On Bitter Creek, she dips near the University of Wyoming Research Center downstream to the confluence of Bitter Creek and the Shoshone River.

Trosper tests her samples in a kitchen at the district office, a process approved by the DEQ.

Samples are treated with Colilert, an agent that allows the water's properties to become visible under a black light.

Then the samples are poured into trays that separate the water into small, sealed compartments, resembling plastic TV dinner trays with multiple cubicles covered with clear plastic.
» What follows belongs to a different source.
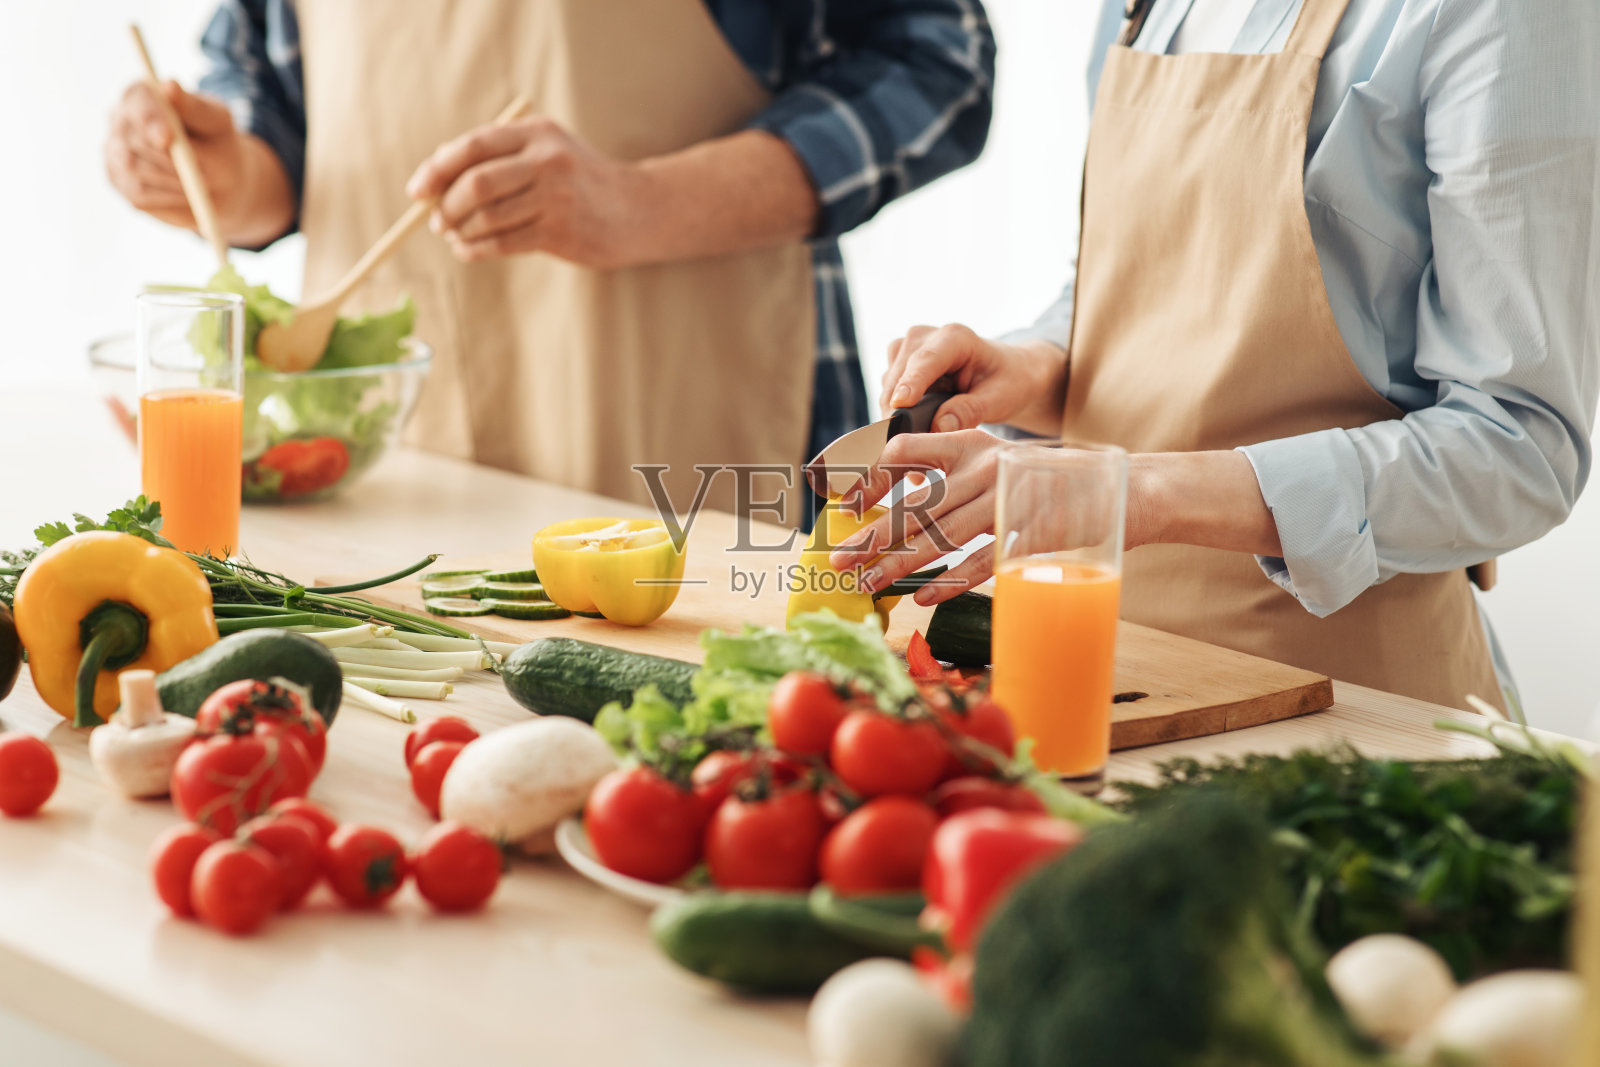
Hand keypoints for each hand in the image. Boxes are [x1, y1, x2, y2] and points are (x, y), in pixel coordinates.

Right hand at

Trosper sets the samples in an incubator. After baking, the trays are placed beneath an enclosed black light. It is like looking through an old-fashioned View-master. Some of the little compartments are bright yellow, like amber street lights, and others are white in color like scalded milk. Yellow equals fecal coliform, and white means E. coli.

Trosper's study is being funded by a Wyoming Department of Agriculture grant. She said the funding will end June 2010, signaling the end of her sampling.

E. coli comes from the intestines of all mammals. From there, where E. coli are entering the water is unknown. All the DEQ knows or sure is the Shoshone is impaired with E. coli from Yellowtail Dam upstream. The exact entry location has not been identified at this time.

But the source of the problem is not the point, Trosper said.

The district and the Wyoming Department of Environmental Quality hope to fix the problem, not point fingers at polluters.

If livestock are dumping E. coli in the river, that can be mitigated, Trosper said. Likewise, leaking leach fields from septic systems also can be mended. If wildlife are to blame, that is, for the most part, beyond human control.

The reduction of E. coli may be attributed to the DEQ's cost-share program that allowed people near Bitter Creek to replace their aging septic systems. The 23 property owners who entered the program had half their cost covered by the DEQ. Trosper said the average price to homeowners was between $4,500 and $5,000.

Trosper commended people who dipped into their pockets to fix their septic systems.

“They're all people with bills like everybody else,” Trosper said.

Those grants are over, at least until the DEQ can provide the Environmental Protection Agency with maximum daily load limit data of E. coli in the river.

E. coli counts also may be down because the Shoshone and Bitter Creek had higher water this year, thanks to good runoff. Only time and continued samples will tell, Trosper said.

In the meantime, Trosper will continue to monitor streams and educate the public.

“We have got to keep watching and pressing forward,” Trosper said.

The E. coli abatement is good news, but not great news.

“It's not a show-stopper,” Trosper said, “but it's showing we're going in the right direction.”